The Real Estate Trap
Every brand on this list is real estate-intensive. That's not a coincidence — it's the reason the investment is $1M+. You're not paying for a franchise system; you're paying for a building. The franchise fee ($25K–$50K) is a rounding error on a $2M build-out.
This means your investment is leveraged. SBA 504 loans cover up to 90% of real estate costs, but you're personally guaranteeing that debt. A 10-year lease with a 5-year renewal option means you're committed to that location for a decade minimum. If the trade area shifts, a competitor opens across the street, or a road construction project kills your access for 18 months — you're still making payments.
Circle K illustrates the structural risk: -1.1% growth in an industry facing the EV transition. Convenience stores built around gas pump traffic face a 10-20 year headwind as EV adoption accelerates. The 5,877-unit network isn't shrinking fast, but the long-term bet on fuel-dependent foot traffic is increasingly questionable for a new $1.5M+ investment with a 10-year horizon.
The Non-QSR Outliers
Not every $1M+ franchise is a restaurant. Sola Salon Studios ($1.18M–$1.94M) and European Wax Center ($1.13M–$1.57M) are personal services brands with real estate-heavy models — you're building out multi-suite salon spaces or wax studios in retail centers. Camp Bow Wow ($1.18M–$1.8M) builds full-facility dog daycare with indoor/outdoor play areas. Planet Fitness ($1.53M–$5.22M) builds gyms.
These non-QSR brands share one thing with the restaurants: the investment is the building, not the brand. But they differ in labor economics. A Planet Fitness runs with minimal staff per shift. A Sola Salon leases individual suites to independent stylists — you're effectively a commercial landlord collecting rent. Camp Bow Wow at $1.1M average revenue and 7% royalty has the tightest margin math: $77K/year to the franchisor before you've paid rent, staff, or insurance.
European Wax Center's $961K average revenue on a $1.13M minimum investment is the tightest ratio of the disclosed brands — essentially 1.2x. That means you need more than a year's gross revenue just to cover the initial build-out, before operating costs. The model works at scale (858 units, +3.3% growth), but the first-unit economics require patience.
Bottom Line
The $1M+ franchise tier rewards operators who understand commercial real estate, can access institutional financing, and have the patience for a 3-5 year payback period. The data says: Popeyes for revenue efficiency, Culver's for quality and transparency (if you have the capital), Planet Fitness for semi-passive recurring revenue, and McDonald's for brand recognition — if you can stomach signing without seeing Item 19.

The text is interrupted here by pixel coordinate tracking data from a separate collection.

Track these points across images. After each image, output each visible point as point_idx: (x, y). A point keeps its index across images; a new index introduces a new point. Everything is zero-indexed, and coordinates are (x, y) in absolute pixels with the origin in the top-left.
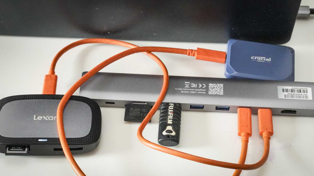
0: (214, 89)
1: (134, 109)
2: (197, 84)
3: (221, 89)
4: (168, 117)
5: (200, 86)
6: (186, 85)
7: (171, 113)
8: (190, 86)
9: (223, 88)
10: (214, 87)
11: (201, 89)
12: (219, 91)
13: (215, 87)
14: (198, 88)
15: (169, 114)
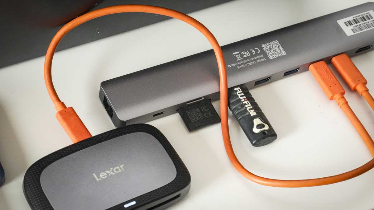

What the data doesn't say: at this investment level, the FDD is your starting point, not your answer. The brands that don't disclose revenue (McDonald's, Circle K) aren't hiding bad numbers — they're avoiding the legal liability of publishing averages that vary widely by market. Your job is to call 10-15 franchisees from the Item 20 list and build your own pro forma. At $1M+, that due diligence isn't optional — it's the difference between building wealth and building debt.